Help:WikiText DocBookXML Conversion

From ApCoCoAWiki

Warning: This article may be deleted! We think, here are no essential information and this article is obsolete. If you disagree, please leave a message at the cocoa forum . Thank you! All articles being discussed to be obsolete can be found here.

Goal

There has been a discussion in the CoCoA team whether to use the wiki as its primary repository for the documentation or not. To convince everybody that this is a useful system it would be good to have an implementation to demonstrate that such a system is feasible.

Concept

The concept would look something like this:

  • Transfer documentation from current XML based format to WikiText. This will be done manually since there isn't any efficient way to automate this.
  • Implement software that
    • translates WikiText to DocbookXML.
    • aggregates the individual pages of a section, i.e. all the pages describing the commands of the CoCoAL.
  • Implement makefile to create documentation in required format out of DocBookXML.

There is some open source software out there that does something similar to what we need, but it would be easier to implement what we need from scratch while reusing some of the code out there. Mabshoff has developed a prototype in python that could have been demonstrated at the CoCoA Meeting at Dortmund University, Germany (26.9 - 30.09.2005).

Obviously we should initially test this on a couple of pages from the current CoCoA documentation and go ahead with the conversion if everybody agrees that it works.

Offline-Editing

In order to enable Anna to do offline editing of the Wiki-pages we came up with a proposal: There are three phases:

Phase 1 - Pull:

  • Create new directory in DocRoot, i.e. 2005-09-30
  • Open list of Wikipages to edit offline and for each one:
    • extract wikitext to Name_of_page.wikiml
    • extract changes with user and timestamp and save in Name_of_page.edits
    • md5sum Name_of_page.wikiml and save into Name_of_page.md5sum
    • create empty Name_of_page.comment with format
minor = 0
comment = NONE

Phase 2 - Edit

  • user edit Name_of_page.wikiml as he/she pleases.

Phase 3 - Push

  • user gives push command and a directory as parameter.
  • find all *.wikiml and make sure that *.edits, *.md5sum & *.comment exist.
  • check if md5sum of Name_of_page.wikiml has changed. If not proceed with next Name_of_page.wikiml.
  • Since Name_of_page.wikiml has changed get current online-version from wiki and extract wikitext to Name_of_page.wikiml.current
  • md5sum Name_of_page.wikiml.current and compare to original md5sum of unedited Name_of_page.wikiml. If they are identical push Name_of_page.wikiml into wiki. Make sure that comment in Name_of_page.comment is not empty and set minor edit depending whether minor == 0. If comment == NONE ask for comment. Proceed with next Name_of_page.
  • if md5sum of Name_of_page.wikiml.current has changed from the original unedited Name_of_page.wikiml, diff Name_of_page.wikiml and Name_of_page.wikiml.current and ask what to do, i.e. push anyway, skip or drop. Proceed with next Name_of_page.

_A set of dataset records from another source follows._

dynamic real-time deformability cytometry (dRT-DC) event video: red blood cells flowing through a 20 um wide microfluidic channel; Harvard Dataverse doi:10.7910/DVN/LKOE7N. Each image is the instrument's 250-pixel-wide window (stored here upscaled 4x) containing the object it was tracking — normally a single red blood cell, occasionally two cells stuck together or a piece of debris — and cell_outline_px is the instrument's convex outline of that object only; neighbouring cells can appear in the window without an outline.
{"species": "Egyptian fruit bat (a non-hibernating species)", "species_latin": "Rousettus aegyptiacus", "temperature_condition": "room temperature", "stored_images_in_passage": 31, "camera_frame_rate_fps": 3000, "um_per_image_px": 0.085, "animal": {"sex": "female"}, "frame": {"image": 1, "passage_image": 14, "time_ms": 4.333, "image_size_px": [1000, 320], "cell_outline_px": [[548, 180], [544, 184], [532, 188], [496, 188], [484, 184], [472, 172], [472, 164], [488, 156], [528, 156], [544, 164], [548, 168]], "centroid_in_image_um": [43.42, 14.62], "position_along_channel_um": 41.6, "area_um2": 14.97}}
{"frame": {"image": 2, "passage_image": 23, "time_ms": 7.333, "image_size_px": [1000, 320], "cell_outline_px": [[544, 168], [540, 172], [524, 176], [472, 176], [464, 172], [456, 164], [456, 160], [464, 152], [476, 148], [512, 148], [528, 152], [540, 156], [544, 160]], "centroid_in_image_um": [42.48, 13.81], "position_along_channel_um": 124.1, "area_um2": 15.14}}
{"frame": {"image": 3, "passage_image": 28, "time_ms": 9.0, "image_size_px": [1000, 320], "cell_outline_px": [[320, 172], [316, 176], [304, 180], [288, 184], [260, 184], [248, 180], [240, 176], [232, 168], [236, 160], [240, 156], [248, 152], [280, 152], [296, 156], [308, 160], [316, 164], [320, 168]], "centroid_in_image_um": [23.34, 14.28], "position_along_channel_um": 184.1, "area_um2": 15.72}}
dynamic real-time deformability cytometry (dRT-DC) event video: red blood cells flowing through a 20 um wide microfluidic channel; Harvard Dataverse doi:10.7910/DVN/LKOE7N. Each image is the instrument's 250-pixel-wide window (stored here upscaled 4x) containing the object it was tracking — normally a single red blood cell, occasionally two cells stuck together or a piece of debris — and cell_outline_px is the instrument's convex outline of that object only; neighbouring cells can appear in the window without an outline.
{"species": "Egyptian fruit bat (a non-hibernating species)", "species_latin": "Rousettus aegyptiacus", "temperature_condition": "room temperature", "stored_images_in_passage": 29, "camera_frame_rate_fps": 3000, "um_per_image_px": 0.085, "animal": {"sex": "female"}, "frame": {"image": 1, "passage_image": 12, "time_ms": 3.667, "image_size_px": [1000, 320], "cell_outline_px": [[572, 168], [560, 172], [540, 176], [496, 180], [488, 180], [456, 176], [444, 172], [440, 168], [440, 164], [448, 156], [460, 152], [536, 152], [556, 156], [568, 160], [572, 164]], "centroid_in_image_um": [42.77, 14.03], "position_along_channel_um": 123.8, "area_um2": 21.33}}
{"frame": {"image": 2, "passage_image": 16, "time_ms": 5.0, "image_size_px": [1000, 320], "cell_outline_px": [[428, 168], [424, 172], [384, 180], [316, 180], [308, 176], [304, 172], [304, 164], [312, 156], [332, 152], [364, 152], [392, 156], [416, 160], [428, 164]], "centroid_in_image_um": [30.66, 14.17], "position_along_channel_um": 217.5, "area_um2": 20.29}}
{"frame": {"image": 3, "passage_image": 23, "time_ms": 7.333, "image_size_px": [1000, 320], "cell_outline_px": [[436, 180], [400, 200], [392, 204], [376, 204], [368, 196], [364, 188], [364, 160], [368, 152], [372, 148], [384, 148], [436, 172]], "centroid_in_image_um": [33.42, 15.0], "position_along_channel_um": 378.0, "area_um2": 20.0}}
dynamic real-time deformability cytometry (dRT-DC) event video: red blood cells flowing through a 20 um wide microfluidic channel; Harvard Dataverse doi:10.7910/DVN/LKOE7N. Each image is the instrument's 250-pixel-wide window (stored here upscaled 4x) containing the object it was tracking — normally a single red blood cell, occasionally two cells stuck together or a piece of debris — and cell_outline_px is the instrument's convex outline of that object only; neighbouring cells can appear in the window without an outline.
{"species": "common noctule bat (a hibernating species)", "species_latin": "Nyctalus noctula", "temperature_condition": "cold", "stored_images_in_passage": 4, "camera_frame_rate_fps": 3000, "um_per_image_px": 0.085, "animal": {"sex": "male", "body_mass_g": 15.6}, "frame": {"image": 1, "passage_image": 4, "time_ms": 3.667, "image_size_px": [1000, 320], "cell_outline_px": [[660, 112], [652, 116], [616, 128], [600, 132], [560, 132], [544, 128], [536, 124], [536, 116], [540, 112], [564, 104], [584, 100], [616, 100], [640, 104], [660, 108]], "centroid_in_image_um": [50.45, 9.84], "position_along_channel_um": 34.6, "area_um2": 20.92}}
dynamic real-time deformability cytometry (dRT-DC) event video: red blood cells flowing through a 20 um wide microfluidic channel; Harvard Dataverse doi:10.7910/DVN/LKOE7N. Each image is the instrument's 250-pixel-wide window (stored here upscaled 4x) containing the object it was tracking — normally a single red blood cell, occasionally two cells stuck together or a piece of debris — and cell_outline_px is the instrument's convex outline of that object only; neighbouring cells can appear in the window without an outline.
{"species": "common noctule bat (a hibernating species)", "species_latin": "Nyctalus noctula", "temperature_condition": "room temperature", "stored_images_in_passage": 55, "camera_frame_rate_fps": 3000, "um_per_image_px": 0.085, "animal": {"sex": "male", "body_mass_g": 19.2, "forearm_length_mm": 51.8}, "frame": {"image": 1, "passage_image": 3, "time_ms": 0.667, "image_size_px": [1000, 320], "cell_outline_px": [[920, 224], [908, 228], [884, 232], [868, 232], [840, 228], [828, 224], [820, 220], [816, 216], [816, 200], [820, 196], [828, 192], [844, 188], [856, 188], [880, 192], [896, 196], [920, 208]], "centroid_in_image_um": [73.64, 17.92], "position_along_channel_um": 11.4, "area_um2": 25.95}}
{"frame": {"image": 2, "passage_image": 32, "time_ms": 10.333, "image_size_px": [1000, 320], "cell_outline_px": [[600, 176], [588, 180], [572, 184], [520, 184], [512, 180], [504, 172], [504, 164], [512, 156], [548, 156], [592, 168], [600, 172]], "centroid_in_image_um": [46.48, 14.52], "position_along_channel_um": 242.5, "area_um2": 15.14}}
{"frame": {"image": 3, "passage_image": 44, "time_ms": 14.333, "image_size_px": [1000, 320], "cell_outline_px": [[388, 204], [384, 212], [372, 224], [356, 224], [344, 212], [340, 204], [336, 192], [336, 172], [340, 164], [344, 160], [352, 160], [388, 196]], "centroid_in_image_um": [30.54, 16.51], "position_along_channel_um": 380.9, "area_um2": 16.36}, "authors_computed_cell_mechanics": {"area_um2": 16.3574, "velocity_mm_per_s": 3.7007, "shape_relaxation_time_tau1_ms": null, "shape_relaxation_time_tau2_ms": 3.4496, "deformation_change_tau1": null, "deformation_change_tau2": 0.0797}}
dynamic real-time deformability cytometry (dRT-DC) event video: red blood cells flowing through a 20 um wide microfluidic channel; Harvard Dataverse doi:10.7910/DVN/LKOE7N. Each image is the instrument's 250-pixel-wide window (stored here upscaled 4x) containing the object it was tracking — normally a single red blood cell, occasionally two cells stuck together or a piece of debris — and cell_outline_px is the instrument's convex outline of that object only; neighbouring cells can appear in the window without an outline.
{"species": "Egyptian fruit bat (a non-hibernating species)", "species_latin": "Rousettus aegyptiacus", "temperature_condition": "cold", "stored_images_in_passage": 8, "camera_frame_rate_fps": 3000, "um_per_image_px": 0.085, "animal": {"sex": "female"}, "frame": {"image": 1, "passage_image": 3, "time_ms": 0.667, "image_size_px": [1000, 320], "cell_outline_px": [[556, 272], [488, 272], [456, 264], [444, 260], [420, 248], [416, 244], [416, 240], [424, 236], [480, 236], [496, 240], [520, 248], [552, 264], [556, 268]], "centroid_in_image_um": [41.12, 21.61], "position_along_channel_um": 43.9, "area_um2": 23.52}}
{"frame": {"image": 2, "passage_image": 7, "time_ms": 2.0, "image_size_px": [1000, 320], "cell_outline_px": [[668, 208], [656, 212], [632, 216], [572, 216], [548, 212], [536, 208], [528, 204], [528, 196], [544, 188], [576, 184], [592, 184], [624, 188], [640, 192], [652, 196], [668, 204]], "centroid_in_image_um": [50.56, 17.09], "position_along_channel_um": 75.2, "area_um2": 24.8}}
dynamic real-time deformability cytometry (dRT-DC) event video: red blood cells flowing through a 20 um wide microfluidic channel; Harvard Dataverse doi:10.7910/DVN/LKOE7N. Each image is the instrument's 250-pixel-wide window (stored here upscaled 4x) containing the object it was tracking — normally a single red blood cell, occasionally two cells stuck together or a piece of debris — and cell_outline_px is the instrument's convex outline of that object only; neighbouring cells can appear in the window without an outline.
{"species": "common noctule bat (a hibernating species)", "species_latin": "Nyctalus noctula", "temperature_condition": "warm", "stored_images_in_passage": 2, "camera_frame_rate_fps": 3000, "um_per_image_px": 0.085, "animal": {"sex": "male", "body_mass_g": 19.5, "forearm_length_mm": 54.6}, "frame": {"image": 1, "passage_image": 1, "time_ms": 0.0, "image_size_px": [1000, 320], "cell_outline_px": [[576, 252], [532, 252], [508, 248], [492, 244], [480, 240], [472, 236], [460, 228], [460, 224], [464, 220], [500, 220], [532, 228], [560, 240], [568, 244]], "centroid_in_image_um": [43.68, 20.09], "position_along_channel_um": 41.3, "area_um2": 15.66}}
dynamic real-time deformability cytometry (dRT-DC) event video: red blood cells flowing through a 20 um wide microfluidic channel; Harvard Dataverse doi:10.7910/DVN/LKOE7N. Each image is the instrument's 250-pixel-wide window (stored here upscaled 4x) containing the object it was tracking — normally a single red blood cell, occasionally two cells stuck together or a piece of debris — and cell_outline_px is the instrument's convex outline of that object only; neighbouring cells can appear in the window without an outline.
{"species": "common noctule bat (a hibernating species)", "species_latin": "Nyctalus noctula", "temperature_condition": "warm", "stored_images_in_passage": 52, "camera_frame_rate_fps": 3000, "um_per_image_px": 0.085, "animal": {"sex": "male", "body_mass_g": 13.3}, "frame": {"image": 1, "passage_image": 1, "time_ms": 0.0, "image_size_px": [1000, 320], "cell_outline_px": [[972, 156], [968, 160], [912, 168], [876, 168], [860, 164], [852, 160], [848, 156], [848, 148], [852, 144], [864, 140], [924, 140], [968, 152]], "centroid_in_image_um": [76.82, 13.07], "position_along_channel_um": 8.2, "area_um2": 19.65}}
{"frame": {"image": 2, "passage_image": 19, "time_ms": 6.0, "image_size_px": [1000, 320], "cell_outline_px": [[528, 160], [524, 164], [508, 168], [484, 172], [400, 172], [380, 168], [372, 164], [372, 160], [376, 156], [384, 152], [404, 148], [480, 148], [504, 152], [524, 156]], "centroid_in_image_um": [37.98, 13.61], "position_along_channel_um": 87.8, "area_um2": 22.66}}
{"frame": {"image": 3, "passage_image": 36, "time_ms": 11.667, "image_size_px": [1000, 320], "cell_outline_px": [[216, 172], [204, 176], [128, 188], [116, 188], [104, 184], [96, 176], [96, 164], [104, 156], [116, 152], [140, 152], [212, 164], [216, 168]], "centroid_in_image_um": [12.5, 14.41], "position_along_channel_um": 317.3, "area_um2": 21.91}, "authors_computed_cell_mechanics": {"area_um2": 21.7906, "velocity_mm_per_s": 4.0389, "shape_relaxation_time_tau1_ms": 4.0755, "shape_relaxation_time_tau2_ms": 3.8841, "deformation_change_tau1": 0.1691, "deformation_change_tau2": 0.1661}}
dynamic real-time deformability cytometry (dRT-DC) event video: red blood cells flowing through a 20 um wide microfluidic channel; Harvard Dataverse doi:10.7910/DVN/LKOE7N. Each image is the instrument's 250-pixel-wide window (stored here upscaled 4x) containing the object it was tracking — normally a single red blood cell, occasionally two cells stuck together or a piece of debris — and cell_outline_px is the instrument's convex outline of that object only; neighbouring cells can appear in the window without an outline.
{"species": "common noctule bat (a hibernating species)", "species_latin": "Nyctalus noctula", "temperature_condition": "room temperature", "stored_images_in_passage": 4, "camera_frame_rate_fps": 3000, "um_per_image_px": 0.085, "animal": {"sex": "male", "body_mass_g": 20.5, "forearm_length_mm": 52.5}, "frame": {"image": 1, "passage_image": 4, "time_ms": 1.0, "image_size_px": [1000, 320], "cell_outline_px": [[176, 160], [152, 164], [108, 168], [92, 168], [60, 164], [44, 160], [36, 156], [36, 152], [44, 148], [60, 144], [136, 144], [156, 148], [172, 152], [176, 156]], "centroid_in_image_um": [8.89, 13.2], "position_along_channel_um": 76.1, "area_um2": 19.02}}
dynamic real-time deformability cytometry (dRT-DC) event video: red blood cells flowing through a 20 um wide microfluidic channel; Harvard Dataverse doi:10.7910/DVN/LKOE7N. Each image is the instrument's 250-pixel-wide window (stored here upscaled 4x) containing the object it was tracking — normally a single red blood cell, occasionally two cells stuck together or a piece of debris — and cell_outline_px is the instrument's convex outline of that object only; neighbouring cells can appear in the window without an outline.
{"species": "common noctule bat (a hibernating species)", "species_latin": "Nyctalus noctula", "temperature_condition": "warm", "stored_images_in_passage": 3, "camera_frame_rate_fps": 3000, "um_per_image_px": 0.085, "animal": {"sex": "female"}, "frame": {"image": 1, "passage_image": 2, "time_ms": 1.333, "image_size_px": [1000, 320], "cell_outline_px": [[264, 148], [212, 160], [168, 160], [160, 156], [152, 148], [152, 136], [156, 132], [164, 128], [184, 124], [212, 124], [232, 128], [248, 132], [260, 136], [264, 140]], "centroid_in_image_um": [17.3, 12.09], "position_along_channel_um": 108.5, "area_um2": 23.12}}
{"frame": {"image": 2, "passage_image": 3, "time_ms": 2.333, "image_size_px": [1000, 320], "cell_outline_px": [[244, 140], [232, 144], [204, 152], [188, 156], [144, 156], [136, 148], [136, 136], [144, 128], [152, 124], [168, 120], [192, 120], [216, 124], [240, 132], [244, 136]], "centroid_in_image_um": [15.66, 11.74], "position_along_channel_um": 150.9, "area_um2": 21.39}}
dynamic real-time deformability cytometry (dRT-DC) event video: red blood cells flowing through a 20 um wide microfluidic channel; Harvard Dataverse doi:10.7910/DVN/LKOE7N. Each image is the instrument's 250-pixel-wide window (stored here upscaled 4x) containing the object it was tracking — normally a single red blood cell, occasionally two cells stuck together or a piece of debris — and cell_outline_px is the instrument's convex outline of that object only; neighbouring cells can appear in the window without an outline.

What do we use for implementation?

python 2.3 or higher. We don't need that many features but we should use a decent XML-parser.

What is implemented?

  • Pull: Getting XML out of Wiki and ripping out interesting bits is done in a prototype.
  • Edit: Nothing to see here, go along.
  • Push: Nothing yet, shouldn't be too my trouble, since it is all basic file-IO or html-push with clever parameters.

What needs to be specified?

Some Meta-information, i.e. user-account and password in wiki, directory where to store files, etc. as needed. We should use some format like

key=value;

Building documentation

There are two possible way to do things:

a) Templates: Per unit of the documentation

  • {{Blah: PageA}}
  • {{Blah: PageB}}

b) Manually Extract individual pages and merge them after conversion to DocBookXML.

WikiML -> Man, Texi, HTML, PDF, ... conversion

Initially we plan to support only a small subset of the WikiML-tags:

= =
== ==
=== ===
\   (verbatim beginning with spaces)
* (list, only one level deep at the moment)
# (numbered list, only one level deep at the moment)
[[Blah]] [[Blah|Link]] [[Blah Link]]
<code>
<nowiki>
Tex-Formula/MathML

Ignore certain tags: {{stub}}, {{COPYRIGHT}}

Edit history

  1. Pull individual pages (see above).
  2. Iterate over Name_of_page.edits and extract edits since a given date into seperate XML or text files.
  3. open editor to inspect list of edits, do changes as needed, i.e. remove Spam reverts (might be automated over keywords) or minor edit
  4. convert list to html, latex, pdf, whatever


useful links

meta.wikipedia.org/wiki/Alternative_parsers

Resources

  • Not all tags of the WikiText specification will be supported, at least not initially. Hence we have a testpage to demonstrate which tags we currently support.

ToDo

  • write more code and do some more testing